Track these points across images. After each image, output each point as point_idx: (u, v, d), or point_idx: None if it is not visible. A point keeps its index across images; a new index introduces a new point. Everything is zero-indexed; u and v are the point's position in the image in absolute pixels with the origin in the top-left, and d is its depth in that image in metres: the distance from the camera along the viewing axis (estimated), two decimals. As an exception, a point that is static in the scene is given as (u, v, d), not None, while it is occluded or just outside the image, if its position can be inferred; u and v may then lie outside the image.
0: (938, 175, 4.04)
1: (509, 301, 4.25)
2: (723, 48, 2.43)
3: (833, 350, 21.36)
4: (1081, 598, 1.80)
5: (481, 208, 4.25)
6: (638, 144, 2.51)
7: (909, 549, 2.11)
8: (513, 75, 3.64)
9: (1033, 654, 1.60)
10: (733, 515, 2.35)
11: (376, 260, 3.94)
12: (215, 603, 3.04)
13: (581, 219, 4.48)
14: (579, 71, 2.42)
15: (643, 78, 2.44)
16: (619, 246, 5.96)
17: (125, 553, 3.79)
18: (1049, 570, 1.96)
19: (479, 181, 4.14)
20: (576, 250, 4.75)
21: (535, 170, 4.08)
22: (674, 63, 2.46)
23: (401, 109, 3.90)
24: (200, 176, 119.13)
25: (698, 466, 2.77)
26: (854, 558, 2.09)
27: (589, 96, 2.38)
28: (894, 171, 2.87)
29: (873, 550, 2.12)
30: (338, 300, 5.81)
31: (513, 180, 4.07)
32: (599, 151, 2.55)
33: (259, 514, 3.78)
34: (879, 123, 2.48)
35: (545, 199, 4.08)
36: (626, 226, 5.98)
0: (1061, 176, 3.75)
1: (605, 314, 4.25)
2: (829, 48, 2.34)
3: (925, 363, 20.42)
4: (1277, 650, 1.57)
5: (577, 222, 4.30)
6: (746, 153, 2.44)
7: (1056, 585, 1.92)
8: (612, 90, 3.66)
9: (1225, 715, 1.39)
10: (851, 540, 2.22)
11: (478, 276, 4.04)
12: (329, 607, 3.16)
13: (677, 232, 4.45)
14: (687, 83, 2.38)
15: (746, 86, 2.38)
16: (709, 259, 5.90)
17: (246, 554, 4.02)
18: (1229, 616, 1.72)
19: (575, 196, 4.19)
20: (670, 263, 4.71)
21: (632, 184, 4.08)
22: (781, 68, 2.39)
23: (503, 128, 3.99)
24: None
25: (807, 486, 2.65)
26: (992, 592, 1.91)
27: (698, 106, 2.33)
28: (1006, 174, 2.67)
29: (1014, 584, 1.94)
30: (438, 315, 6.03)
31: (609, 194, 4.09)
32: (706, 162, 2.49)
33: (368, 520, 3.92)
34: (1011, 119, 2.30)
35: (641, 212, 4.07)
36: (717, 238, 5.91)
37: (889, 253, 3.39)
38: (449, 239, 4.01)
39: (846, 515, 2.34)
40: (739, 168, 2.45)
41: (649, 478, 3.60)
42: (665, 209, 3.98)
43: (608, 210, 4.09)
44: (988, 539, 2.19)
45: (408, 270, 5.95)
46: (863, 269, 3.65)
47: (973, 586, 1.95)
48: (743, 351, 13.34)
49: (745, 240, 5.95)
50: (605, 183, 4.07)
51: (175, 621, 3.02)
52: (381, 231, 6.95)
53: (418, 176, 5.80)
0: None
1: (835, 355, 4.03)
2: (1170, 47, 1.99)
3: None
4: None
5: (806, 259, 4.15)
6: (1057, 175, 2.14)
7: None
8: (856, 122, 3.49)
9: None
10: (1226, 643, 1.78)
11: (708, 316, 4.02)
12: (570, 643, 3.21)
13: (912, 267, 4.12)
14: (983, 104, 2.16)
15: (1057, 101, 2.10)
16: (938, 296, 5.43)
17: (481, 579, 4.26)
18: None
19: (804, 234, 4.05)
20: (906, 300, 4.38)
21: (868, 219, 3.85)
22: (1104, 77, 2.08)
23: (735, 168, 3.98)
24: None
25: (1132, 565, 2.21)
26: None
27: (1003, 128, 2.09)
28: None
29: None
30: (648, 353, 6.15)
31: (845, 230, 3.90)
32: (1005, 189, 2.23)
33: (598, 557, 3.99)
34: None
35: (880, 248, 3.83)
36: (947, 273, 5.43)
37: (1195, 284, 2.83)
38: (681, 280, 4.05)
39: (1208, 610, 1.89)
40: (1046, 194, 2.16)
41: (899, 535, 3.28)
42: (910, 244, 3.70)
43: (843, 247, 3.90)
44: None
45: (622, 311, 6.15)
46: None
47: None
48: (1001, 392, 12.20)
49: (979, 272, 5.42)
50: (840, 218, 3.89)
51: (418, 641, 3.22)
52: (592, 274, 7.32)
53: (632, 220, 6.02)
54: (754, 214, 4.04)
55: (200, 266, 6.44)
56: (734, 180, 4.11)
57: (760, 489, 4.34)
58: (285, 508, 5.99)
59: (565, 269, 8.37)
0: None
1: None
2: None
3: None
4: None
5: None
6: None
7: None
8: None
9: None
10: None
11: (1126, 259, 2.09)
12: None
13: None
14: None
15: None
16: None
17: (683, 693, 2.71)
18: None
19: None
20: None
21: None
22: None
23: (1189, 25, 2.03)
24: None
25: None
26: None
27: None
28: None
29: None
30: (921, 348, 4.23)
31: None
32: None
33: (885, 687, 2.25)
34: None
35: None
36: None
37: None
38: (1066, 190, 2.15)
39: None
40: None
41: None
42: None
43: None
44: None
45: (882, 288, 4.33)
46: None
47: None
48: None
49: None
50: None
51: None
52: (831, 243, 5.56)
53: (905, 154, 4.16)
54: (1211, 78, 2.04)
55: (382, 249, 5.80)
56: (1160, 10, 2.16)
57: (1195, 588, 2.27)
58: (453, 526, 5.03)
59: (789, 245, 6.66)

• • •

### Aim of the task
Return exactly, and only, the lines above starting at the line that contains "1: (509, 301, 4.25)" and ending at the line that contains "22: (674, 63, 2.46)".

### Solution
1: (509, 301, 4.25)
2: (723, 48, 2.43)
3: (833, 350, 21.36)
4: (1081, 598, 1.80)
5: (481, 208, 4.25)
6: (638, 144, 2.51)
7: (909, 549, 2.11)
8: (513, 75, 3.64)
9: (1033, 654, 1.60)
10: (733, 515, 2.35)
11: (376, 260, 3.94)
12: (215, 603, 3.04)
13: (581, 219, 4.48)
14: (579, 71, 2.42)
15: (643, 78, 2.44)
16: (619, 246, 5.96)
17: (125, 553, 3.79)
18: (1049, 570, 1.96)
19: (479, 181, 4.14)
20: (576, 250, 4.75)
21: (535, 170, 4.08)
22: (674, 63, 2.46)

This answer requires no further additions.